[Given task]:
Give each line of all the items below as a two-column Markdown table, with a running number under "Index" and the line under "Text", leaving out blank lines.

[Source records]:
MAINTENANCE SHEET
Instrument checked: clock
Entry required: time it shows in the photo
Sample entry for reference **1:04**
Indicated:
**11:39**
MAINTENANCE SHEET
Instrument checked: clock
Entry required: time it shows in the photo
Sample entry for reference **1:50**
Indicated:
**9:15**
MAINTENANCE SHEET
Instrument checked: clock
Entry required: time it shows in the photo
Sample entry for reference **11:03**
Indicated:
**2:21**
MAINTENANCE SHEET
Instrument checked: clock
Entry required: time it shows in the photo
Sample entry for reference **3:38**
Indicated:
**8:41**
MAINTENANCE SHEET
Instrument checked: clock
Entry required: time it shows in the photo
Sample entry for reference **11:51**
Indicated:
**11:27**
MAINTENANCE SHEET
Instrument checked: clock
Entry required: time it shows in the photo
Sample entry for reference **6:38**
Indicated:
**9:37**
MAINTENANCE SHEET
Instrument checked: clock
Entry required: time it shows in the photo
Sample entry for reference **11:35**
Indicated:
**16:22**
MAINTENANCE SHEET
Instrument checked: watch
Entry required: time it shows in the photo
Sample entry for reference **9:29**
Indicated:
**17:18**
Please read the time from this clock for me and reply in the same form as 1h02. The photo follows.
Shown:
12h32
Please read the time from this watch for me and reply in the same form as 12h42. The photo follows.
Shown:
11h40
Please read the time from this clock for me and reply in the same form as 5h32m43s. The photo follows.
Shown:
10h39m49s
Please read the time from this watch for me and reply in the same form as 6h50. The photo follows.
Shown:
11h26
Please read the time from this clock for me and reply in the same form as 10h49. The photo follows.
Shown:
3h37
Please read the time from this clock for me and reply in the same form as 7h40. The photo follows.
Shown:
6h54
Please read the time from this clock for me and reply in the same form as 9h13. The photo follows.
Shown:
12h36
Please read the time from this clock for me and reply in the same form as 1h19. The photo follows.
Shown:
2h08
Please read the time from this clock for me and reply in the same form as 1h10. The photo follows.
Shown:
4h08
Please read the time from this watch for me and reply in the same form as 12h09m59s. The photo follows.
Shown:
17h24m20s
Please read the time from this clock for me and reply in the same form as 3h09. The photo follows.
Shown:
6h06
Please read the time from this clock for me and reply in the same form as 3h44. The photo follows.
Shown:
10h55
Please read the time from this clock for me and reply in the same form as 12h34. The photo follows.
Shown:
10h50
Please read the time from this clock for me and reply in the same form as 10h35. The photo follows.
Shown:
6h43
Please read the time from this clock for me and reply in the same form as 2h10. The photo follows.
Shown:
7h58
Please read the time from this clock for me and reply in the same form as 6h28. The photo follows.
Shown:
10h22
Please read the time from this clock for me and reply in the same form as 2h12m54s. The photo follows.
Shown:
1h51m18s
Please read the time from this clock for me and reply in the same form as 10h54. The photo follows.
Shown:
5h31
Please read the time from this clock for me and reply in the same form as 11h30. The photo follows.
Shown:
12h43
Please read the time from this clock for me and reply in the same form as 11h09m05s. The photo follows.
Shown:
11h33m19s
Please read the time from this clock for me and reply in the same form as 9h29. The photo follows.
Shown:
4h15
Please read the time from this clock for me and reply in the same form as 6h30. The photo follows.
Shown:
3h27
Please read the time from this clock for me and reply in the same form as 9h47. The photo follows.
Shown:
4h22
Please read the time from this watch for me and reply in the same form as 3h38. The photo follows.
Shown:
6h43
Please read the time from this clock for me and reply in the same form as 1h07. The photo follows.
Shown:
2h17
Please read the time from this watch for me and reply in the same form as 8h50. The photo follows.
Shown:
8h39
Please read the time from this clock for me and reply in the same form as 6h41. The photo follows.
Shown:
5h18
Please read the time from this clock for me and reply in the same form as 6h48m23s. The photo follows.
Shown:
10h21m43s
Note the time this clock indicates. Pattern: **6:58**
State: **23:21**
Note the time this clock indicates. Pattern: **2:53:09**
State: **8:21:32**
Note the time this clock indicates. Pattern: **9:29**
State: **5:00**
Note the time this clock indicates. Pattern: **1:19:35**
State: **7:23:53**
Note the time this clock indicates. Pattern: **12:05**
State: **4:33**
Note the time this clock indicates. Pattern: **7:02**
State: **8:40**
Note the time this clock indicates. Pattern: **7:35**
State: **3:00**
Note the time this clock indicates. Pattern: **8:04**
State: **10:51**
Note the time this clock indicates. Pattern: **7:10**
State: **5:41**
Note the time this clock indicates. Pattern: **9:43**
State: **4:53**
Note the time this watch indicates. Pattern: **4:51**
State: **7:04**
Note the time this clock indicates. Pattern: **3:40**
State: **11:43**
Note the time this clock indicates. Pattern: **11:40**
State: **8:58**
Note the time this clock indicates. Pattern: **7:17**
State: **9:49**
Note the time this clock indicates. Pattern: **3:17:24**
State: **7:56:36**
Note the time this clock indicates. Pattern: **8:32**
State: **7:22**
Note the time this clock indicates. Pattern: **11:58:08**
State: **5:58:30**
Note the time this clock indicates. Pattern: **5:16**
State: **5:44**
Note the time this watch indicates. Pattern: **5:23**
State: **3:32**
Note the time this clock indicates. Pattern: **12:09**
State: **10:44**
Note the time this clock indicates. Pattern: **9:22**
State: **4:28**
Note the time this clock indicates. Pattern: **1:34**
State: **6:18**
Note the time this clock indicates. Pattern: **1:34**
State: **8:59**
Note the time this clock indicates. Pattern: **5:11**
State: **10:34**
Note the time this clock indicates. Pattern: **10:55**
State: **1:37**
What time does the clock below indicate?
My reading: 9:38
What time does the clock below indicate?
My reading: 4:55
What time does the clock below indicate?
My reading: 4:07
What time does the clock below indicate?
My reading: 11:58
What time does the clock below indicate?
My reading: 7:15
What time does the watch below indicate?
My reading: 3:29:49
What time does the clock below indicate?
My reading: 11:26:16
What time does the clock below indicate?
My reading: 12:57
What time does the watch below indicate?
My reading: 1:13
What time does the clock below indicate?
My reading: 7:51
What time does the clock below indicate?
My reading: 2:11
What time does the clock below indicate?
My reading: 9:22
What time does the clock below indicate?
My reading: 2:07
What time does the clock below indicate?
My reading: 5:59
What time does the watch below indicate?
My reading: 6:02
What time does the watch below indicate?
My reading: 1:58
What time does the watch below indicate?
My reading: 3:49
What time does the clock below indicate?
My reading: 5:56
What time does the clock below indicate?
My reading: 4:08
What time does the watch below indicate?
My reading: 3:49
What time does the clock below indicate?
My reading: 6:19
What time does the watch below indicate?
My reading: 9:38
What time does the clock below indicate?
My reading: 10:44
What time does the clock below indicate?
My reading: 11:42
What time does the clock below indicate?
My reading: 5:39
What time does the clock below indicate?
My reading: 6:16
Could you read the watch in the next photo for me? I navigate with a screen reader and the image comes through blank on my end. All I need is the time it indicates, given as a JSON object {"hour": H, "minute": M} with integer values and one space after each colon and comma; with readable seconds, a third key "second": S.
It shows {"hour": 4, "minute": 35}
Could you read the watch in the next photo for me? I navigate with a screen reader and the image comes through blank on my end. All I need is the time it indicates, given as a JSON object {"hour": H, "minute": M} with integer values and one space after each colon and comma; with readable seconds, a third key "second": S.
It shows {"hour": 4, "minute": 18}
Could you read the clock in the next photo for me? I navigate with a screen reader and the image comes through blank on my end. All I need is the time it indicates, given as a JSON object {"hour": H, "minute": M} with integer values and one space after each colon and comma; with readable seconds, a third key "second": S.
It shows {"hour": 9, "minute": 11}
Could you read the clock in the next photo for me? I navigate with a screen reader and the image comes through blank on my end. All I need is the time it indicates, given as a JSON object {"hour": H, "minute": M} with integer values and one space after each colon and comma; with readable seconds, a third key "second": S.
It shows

[Solution for this problem]:
| Index | Text |
|---|---|
| 1 | MAINTENANCE SHEET |
| 2 | Instrument checked: clock |
| 3 | Entry required: time it shows in the photo |
| 4 | Sample entry for reference **1:04** |
| 5 | Indicated: |
| 6 | **11:39** |
| 7 | MAINTENANCE SHEET |
| 8 | Instrument checked: clock |
| 9 | Entry required: time it shows in the photo |
| 10 | Sample entry for reference **1:50** |
| 11 | Indicated: |
| 12 | **9:15** |
| 13 | MAINTENANCE SHEET |
| 14 | Instrument checked: clock |
| 15 | Entry required: time it shows in the photo |
| 16 | Sample entry for reference **11:03** |
| 17 | Indicated: |
| 18 | **2:21** |
| 19 | MAINTENANCE SHEET |
| 20 | Instrument checked: clock |
| 21 | Entry required: time it shows in the photo |
| 22 | Sample entry for reference **3:38** |
| 23 | Indicated: |
| 24 | **8:41** |
| 25 | MAINTENANCE SHEET |
| 26 | Instrument checked: clock |
| 27 | Entry required: time it shows in the photo |
| 28 | Sample entry for reference **11:51** |
| 29 | Indicated: |
| 30 | **11:27** |
| 31 | MAINTENANCE SHEET |
| 32 | Instrument checked: clock |
| 33 | Entry required: time it shows in the photo |
| 34 | Sample entry for reference **6:38** |
| 35 | Indicated: |
| 36 | **9:37** |
| 37 | MAINTENANCE SHEET |
| 38 | Instrument checked: clock |
| 39 | Entry required: time it shows in the photo |
| 40 | Sample entry for reference **11:35** |
| 41 | Indicated: |
| 42 | **16:22** |
| 43 | MAINTENANCE SHEET |
| 44 | Instrument checked: watch |
| 45 | Entry required: time it shows in the photo |
| 46 | Sample entry for reference **9:29** |
| 47 | Indicated: |
| 48 | **17:18** |
| 49 | Please read the time from this clock for me and reply in the same form as 1h02. The photo follows. |
| 50 | Shown: |
| 51 | 12h32 |
| 52 | Please read the time from this watch for me and reply in the same form as 12h42. The photo follows. |
| 53 | Shown: |
| 54 | 11h40 |
| 55 | Please read the time from this clock for me and reply in the same form as 5h32m43s. The photo follows. |
| 56 | Shown: |
| 57 | 10h39m49s |
| 58 | Please read the time from this watch for me and reply in the same form as 6h50. The photo follows. |
| 59 | Shown: |
| 60 | 11h26 |
| 61 | Please read the time from this clock for me and reply in the same form as 10h49. The photo follows. |
| 62 | Shown: |
| 63 | 3h37 |
| 64 | Please read the time from this clock for me and reply in the same form as 7h40. The photo follows. |
| 65 | Shown: |
| 66 | 6h54 |
| 67 | Please read the time from this clock for me and reply in the same form as 9h13. The photo follows. |
| 68 | Shown: |
| 69 | 12h36 |
| 70 | Please read the time from this clock for me and reply in the same form as 1h19. The photo follows. |
| 71 | Shown: |
| 72 | 2h08 |
| 73 | Please read the time from this clock for me and reply in the same form as 1h10. The photo follows. |
| 74 | Shown: |
| 75 | 4h08 |
| 76 | Please read the time from this watch for me and reply in the same form as 12h09m59s. The photo follows. |
| 77 | Shown: |
| 78 | 17h24m20s |
| 79 | Please read the time from this clock for me and reply in the same form as 3h09. The photo follows. |
| 80 | Shown: |
| 81 | 6h06 |
| 82 | Please read the time from this clock for me and reply in the same form as 3h44. The photo follows. |
| 83 | Shown: |
| 84 | 10h55 |
| 85 | Please read the time from this clock for me and reply in the same form as 12h34. The photo follows. |
| 86 | Shown: |
| 87 | 10h50 |
| 88 | Please read the time from this clock for me and reply in the same form as 10h35. The photo follows. |
| 89 | Shown: |
| 90 | 6h43 |
| 91 | Please read the time from this clock for me and reply in the same form as 2h10. The photo follows. |
| 92 | Shown: |
| 93 | 7h58 |
| 94 | Please read the time from this clock for me and reply in the same form as 6h28. The photo follows. |
| 95 | Shown: |
| 96 | 10h22 |
| 97 | Please read the time from this clock for me and reply in the same form as 2h12m54s. The photo follows. |
| 98 | Shown: |
| 99 | 1h51m18s |
| 100 | Please read the time from this clock for me and reply in the same form as 10h54. The photo follows. |
| 101 | Shown: |
| 102 | 5h31 |
| 103 | Please read the time from this clock for me and reply in the same form as 11h30. The photo follows. |
| 104 | Shown: |
| 105 | 12h43 |
| 106 | Please read the time from this clock for me and reply in the same form as 11h09m05s. The photo follows. |
| 107 | Shown: |
| 108 | 11h33m19s |
| 109 | Please read the time from this clock for me and reply in the same form as 9h29. The photo follows. |
| 110 | Shown: |
| 111 | 4h15 |
| 112 | Please read the time from this clock for me and reply in the same form as 6h30. The photo follows. |
| 113 | Shown: |
| 114 | 3h27 |
| 115 | Please read the time from this clock for me and reply in the same form as 9h47. The photo follows. |
| 116 | Shown: |
| 117 | 4h22 |
| 118 | Please read the time from this watch for me and reply in the same form as 3h38. The photo follows. |
| 119 | Shown: |
| 120 | 6h43 |
| 121 | Please read the time from this clock for me and reply in the same form as 1h07. The photo follows. |
| 122 | Shown: |
| 123 | 2h17 |
| 124 | Please read the time from this watch for me and reply in the same form as 8h50. The photo follows. |
| 125 | Shown: |
| 126 | 8h39 |
| 127 | Please read the time from this clock for me and reply in the same form as 6h41. The photo follows. |
| 128 | Shown: |
| 129 | 5h18 |
| 130 | Please read the time from this clock for me and reply in the same form as 6h48m23s. The photo follows. |
| 131 | Shown: |
| 132 | 10h21m43s |
| 133 | Note the time this clock indicates. Pattern: **6:58** |
| 134 | State: **23:21** |
| 135 | Note the time this clock indicates. Pattern: **2:53:09** |
| 136 | State: **8:21:32** |
| 137 | Note the time this clock indicates. Pattern: **9:29** |
| 138 | State: **5:00** |
| 139 | Note the time this clock indicates. Pattern: **1:19:35** |
| 140 | State: **7:23:53** |
| 141 | Note the time this clock indicates. Pattern: **12:05** |
| 142 | State: **4:33** |
| 143 | Note the time this clock indicates. Pattern: **7:02** |
| 144 | State: **8:40** |
| 145 | Note the time this clock indicates. Pattern: **7:35** |
| 146 | State: **3:00** |
| 147 | Note the time this clock indicates. Pattern: **8:04** |
| 148 | State: **10:51** |
| 149 | Note the time this clock indicates. Pattern: **7:10** |
| 150 | State: **5:41** |
| 151 | Note the time this clock indicates. Pattern: **9:43** |
| 152 | State: **4:53** |
| 153 | Note the time this watch indicates. Pattern: **4:51** |
| 154 | State: **7:04** |
| 155 | Note the time this clock indicates. Pattern: **3:40** |
| 156 | State: **11:43** |
| 157 | Note the time this clock indicates. Pattern: **11:40** |
| 158 | State: **8:58** |
| 159 | Note the time this clock indicates. Pattern: **7:17** |
| 160 | State: **9:49** |
| 161 | Note the time this clock indicates. Pattern: **3:17:24** |
| 162 | State: **7:56:36** |
| 163 | Note the time this clock indicates. Pattern: **8:32** |
| 164 | State: **7:22** |
| 165 | Note the time this clock indicates. Pattern: **11:58:08** |
| 166 | State: **5:58:30** |
| 167 | Note the time this clock indicates. Pattern: **5:16** |
| 168 | State: **5:44** |
| 169 | Note the time this watch indicates. Pattern: **5:23** |
| 170 | State: **3:32** |
| 171 | Note the time this clock indicates. Pattern: **12:09** |
| 172 | State: **10:44** |
| 173 | Note the time this clock indicates. Pattern: **9:22** |
| 174 | State: **4:28** |
| 175 | Note the time this clock indicates. Pattern: **1:34** |
| 176 | State: **6:18** |
| 177 | Note the time this clock indicates. Pattern: **1:34** |
| 178 | State: **8:59** |
| 179 | Note the time this clock indicates. Pattern: **5:11** |
| 180 | State: **10:34** |
| 181 | Note the time this clock indicates. Pattern: **10:55** |
| 182 | State: **1:37** |
| 183 | What time does the clock below indicate? |
| 184 | My reading: 9:38 |
| 185 | What time does the clock below indicate? |
| 186 | My reading: 4:55 |
| 187 | What time does the clock below indicate? |
| 188 | My reading: 4:07 |
| 189 | What time does the clock below indicate? |
| 190 | My reading: 11:58 |
| 191 | What time does the clock below indicate? |
| 192 | My reading: 7:15 |
| 193 | What time does the watch below indicate? |
| 194 | My reading: 3:29:49 |
| 195 | What time does the clock below indicate? |
| 196 | My reading: 11:26:16 |
| 197 | What time does the clock below indicate? |
| 198 | My reading: 12:57 |
| 199 | What time does the watch below indicate? |
| 200 | My reading: 1:13 |
| 201 | What time does the clock below indicate? |
| 202 | My reading: 7:51 |
| 203 | What time does the clock below indicate? |
| 204 | My reading: 2:11 |
| 205 | What time does the clock below indicate? |
| 206 | My reading: 9:22 |
| 207 | What time does the clock below indicate? |
| 208 | My reading: 2:07 |
| 209 | What time does the clock below indicate? |
| 210 | My reading: 5:59 |
| 211 | What time does the watch below indicate? |
| 212 | My reading: 6:02 |
| 213 | What time does the watch below indicate? |
| 214 | My reading: 1:58 |
| 215 | What time does the watch below indicate? |
| 216 | My reading: 3:49 |
| 217 | What time does the clock below indicate? |
| 218 | My reading: 5:56 |
| 219 | What time does the clock below indicate? |
| 220 | My reading: 4:08 |
| 221 | What time does the watch below indicate? |
| 222 | My reading: 3:49 |
| 223 | What time does the clock below indicate? |
| 224 | My reading: 6:19 |
| 225 | What time does the watch below indicate? |
| 226 | My reading: 9:38 |
| 227 | What time does the clock below indicate? |
| 228 | My reading: 10:44 |
| 229 | What time does the clock below indicate? |
| 230 | My reading: 11:42 |
| 231 | What time does the clock below indicate? |
| 232 | My reading: 5:39 |
| 233 | What time does the clock below indicate? |
| 234 | My reading: 6:16 |
| 235 | Could you read the watch in the next photo for me? I navigate with a screen reader and the image comes through blank on my end. All I need is the time it indicates, given as a JSON object {"hour": H, "minute": M} with integer values and one space after each colon and comma; with readable seconds, a third key "second": S. |
| 236 | It shows {"hour": 4, "minute": 35} |
| 237 | Could you read the watch in the next photo for me? I navigate with a screen reader and the image comes through blank on my end. All I need is the time it indicates, given as a JSON object {"hour": H, "minute": M} with integer values and one space after each colon and comma; with readable seconds, a third key "second": S. |
| 238 | It shows {"hour": 4, "minute": 18} |
| 239 | Could you read the clock in the next photo for me? I navigate with a screen reader and the image comes through blank on my end. All I need is the time it indicates, given as a JSON object {"hour": H, "minute": M} with integer values and one space after each colon and comma; with readable seconds, a third key "second": S. |
| 240 | It shows {"hour": 9, "minute": 11} |
| 241 | Could you read the clock in the next photo for me? I navigate with a screen reader and the image comes through blank on my end. All I need is the time it indicates, given as a JSON object {"hour": H, "minute": M} with integer values and one space after each colon and comma; with readable seconds, a third key "second": S. |
| 242 | It shows |